╭──
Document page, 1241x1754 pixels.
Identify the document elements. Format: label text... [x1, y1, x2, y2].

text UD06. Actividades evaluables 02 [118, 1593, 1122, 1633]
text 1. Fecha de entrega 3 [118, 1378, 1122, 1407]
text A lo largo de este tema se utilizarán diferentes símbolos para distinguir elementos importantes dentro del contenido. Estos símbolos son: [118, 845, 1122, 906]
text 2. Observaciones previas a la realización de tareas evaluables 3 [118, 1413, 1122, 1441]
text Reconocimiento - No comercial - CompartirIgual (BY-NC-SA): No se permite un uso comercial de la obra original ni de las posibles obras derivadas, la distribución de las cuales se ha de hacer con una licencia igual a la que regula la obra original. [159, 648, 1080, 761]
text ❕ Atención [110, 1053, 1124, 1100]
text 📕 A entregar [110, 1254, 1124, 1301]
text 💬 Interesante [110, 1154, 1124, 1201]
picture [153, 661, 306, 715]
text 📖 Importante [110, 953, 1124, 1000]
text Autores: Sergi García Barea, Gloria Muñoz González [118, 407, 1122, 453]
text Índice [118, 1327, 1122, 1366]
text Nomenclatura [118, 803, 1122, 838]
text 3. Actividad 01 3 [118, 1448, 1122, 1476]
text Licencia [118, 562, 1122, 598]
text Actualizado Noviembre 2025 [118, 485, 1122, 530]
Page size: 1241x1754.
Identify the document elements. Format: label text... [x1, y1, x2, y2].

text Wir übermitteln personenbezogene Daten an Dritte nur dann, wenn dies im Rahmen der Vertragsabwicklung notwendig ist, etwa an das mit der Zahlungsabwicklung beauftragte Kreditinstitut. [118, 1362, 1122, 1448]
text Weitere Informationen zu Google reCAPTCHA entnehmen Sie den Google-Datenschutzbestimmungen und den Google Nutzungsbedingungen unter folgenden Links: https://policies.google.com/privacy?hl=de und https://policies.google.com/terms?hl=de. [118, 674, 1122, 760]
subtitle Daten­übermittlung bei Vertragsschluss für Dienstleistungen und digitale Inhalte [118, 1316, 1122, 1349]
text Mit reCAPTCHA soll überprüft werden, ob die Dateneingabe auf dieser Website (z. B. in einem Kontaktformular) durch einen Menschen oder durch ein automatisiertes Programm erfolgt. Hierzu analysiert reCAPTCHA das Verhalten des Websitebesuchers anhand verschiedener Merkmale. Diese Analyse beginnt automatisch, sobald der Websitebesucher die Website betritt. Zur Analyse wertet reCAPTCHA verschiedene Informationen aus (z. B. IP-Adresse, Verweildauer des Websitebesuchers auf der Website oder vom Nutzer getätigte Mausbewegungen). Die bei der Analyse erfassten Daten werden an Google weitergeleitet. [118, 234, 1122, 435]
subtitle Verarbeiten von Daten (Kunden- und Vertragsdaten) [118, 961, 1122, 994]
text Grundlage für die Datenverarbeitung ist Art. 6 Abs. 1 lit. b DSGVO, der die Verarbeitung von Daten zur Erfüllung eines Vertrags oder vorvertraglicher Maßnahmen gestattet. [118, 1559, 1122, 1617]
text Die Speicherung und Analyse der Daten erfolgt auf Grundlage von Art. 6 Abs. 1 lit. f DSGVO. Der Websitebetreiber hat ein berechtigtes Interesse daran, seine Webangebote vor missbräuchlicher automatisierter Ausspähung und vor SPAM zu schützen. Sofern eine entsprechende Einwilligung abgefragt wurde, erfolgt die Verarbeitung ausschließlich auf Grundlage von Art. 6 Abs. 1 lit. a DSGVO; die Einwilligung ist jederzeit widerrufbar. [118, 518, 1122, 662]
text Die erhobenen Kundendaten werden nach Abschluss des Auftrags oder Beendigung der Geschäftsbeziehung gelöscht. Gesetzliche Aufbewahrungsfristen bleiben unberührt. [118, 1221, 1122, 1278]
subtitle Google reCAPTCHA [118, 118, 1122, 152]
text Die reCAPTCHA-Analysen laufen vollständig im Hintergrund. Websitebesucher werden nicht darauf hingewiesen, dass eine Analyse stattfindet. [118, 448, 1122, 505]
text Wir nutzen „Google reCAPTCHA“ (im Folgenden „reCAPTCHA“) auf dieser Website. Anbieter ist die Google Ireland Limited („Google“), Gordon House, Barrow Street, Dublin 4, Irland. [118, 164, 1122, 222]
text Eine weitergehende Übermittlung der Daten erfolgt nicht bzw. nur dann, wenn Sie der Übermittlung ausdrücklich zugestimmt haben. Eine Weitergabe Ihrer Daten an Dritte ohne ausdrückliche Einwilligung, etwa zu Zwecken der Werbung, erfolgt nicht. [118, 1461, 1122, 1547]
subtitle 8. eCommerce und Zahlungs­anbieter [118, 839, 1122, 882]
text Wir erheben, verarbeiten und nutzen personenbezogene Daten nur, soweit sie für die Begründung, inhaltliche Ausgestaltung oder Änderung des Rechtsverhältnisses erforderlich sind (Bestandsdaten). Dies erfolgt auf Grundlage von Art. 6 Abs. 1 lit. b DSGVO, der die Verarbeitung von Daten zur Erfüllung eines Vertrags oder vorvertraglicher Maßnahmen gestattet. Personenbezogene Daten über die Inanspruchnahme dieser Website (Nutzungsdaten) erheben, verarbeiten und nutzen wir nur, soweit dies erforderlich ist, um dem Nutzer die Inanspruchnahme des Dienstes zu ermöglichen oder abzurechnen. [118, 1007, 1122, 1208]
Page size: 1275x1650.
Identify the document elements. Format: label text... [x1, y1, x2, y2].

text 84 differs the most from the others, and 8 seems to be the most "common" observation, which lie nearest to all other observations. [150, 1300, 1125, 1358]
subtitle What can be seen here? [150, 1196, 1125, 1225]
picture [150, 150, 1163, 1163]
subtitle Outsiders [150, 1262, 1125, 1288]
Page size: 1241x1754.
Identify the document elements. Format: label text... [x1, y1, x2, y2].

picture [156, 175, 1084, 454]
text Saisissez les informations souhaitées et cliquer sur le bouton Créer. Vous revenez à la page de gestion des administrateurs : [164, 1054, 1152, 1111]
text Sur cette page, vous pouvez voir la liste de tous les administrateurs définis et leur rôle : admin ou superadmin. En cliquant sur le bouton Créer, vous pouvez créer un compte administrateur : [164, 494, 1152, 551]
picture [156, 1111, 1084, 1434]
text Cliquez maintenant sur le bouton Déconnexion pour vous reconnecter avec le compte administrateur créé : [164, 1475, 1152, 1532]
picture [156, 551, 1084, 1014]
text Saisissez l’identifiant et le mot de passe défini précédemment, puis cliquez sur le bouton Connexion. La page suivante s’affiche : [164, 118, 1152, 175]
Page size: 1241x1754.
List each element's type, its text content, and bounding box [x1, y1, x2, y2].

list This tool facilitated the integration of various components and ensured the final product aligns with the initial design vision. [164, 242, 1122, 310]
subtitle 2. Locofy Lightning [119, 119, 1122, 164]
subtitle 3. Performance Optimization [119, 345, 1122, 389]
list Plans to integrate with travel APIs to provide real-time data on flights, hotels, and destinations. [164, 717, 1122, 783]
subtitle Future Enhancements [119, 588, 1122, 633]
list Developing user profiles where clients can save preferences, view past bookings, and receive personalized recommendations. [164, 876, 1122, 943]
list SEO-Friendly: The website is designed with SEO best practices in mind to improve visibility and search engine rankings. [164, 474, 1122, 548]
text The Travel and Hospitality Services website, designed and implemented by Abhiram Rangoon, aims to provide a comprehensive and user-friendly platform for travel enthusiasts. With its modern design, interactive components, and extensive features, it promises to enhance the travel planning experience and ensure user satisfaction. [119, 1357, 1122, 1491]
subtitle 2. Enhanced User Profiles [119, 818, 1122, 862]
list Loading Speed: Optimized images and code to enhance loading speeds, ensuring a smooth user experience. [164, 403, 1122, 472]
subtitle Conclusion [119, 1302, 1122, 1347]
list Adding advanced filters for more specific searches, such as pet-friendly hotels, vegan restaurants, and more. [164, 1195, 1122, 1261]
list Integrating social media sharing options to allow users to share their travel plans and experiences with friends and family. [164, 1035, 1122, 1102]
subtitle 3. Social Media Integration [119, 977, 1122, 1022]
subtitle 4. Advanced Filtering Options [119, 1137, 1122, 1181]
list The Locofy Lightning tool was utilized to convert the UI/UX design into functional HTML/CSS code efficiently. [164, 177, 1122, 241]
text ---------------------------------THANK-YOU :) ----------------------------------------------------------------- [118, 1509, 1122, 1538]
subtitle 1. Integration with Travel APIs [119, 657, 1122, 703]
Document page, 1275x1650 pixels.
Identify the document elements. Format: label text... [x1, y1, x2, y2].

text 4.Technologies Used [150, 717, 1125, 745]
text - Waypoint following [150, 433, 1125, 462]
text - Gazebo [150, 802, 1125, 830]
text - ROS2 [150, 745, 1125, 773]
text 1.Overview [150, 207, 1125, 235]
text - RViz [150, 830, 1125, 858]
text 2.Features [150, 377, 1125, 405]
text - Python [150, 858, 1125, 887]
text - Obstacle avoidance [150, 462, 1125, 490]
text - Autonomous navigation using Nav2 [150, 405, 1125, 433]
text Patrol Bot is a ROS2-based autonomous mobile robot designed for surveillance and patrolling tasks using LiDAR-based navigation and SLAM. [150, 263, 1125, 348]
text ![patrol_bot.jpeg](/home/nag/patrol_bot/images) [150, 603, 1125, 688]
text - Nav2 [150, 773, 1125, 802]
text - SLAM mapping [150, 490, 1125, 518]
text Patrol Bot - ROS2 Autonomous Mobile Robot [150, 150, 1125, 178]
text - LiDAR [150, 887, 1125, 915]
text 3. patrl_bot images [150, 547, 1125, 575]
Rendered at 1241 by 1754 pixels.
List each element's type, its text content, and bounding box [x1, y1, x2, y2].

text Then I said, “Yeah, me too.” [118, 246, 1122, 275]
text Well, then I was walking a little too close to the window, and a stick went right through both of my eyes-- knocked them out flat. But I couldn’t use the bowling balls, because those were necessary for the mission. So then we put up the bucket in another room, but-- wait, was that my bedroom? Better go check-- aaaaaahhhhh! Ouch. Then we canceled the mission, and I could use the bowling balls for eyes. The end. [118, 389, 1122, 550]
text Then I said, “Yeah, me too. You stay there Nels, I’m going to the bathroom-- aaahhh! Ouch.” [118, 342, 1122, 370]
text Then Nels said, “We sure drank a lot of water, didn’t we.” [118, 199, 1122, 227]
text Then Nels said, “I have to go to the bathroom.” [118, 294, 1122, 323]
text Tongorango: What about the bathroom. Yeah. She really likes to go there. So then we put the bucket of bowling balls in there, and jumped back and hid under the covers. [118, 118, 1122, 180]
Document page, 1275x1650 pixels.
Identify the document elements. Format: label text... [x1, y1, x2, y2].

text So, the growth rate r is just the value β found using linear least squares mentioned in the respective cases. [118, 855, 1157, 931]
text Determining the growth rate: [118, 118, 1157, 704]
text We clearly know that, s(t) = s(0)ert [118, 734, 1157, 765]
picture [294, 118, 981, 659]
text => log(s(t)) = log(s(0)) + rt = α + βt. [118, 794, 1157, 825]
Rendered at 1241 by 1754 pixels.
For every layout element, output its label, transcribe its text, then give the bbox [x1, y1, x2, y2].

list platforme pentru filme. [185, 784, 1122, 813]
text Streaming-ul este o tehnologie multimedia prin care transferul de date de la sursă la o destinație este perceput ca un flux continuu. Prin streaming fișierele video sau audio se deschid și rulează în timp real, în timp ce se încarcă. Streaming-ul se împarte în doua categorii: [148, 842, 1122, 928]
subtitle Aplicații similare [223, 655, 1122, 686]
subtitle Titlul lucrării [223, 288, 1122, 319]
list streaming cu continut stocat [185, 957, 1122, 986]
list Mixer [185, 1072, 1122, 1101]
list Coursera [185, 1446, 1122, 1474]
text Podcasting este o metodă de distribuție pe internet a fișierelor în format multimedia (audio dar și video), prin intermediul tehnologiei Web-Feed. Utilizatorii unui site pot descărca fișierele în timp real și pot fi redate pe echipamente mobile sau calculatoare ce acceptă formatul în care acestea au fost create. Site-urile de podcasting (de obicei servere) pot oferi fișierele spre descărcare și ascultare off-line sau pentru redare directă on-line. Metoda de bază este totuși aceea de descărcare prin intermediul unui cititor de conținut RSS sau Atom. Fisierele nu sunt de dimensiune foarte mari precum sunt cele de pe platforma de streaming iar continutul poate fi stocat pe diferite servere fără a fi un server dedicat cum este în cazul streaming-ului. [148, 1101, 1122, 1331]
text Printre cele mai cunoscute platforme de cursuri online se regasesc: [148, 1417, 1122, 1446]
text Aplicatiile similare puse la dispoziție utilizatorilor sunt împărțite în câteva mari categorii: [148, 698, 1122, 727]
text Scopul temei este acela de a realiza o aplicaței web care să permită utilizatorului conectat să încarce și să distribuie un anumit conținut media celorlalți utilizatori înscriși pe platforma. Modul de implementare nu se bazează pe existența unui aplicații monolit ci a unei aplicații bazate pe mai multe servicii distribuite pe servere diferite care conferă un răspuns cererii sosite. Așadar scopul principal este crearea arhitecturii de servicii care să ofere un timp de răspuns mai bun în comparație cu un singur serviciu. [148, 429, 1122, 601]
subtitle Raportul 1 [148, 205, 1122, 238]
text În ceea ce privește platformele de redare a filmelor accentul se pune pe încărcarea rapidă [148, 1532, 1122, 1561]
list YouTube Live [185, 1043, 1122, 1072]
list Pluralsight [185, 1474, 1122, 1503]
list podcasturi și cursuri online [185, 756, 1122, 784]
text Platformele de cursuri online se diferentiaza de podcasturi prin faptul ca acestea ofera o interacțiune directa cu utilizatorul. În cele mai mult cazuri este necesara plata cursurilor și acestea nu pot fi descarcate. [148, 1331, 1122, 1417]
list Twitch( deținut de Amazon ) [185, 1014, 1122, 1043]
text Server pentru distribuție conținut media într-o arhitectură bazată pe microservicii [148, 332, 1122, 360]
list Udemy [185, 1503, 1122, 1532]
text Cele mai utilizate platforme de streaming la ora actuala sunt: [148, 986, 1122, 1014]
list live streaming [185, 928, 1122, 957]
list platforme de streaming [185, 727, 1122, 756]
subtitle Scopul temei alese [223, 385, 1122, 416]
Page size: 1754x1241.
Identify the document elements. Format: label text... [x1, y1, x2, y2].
╰──
_What to do_.
Give again the lines from the one with "text 4.Technologies Used" up to and including the one with "text - Autonomous", exactly as they appear in the items.

_Full output_.
text 4.Technologies Used [150, 717, 1125, 745]
text - Waypoint following [150, 433, 1125, 462]
text - Gazebo [150, 802, 1125, 830]
text - ROS2 [150, 745, 1125, 773]
text 1.Overview [150, 207, 1125, 235]
text - RViz [150, 830, 1125, 858]
text 2.Features [150, 377, 1125, 405]
text - Python [150, 858, 1125, 887]
text - Obstacle avoidance [150, 462, 1125, 490]
text - Autonomous navigation using Nav2 [150, 405, 1125, 433]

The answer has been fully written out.